═════ EXERCISE DATA

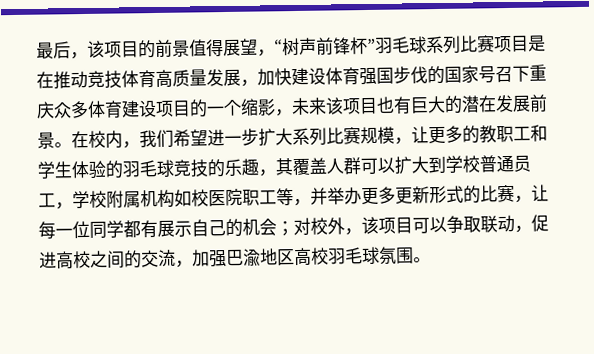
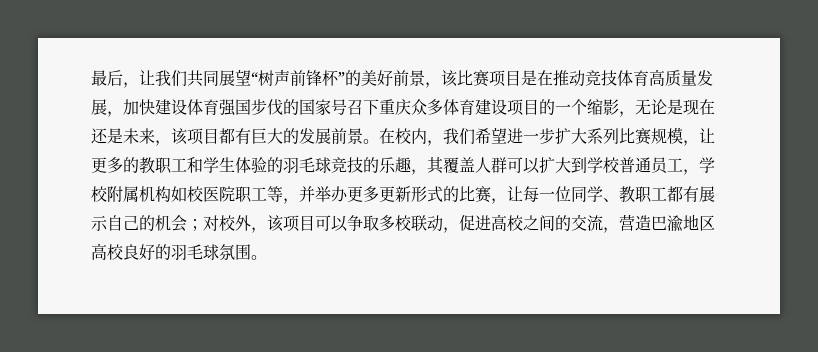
[87,38,275,59] 该项目的前景值得展望， -> [139,69,251,87] 让我们共同展望
[375,35,461,54] 羽毛球系列 -> [345,70,458,88] 的美好前景，该
[291,96,395,116] 未来该项目也 -> [635,99,715,115] [91,128,235,146] 无论是现在还是未来，该项目都
[461,95,497,113] 潜在 -> (299, 136) none
(124, 229) none -> [603,186,667,203] 、教职工
(481, 224) none -> [379,215,412,231] 多校
[192,249,227,268] 加强 -> [619,214,651,231] 营造
(329, 256) none -> [123,244,171,260] 良好的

══════════

YOUR OBJECTIVE | A single number is requested: the count of lines in the data that hold "none".

ANSWER AREA | 4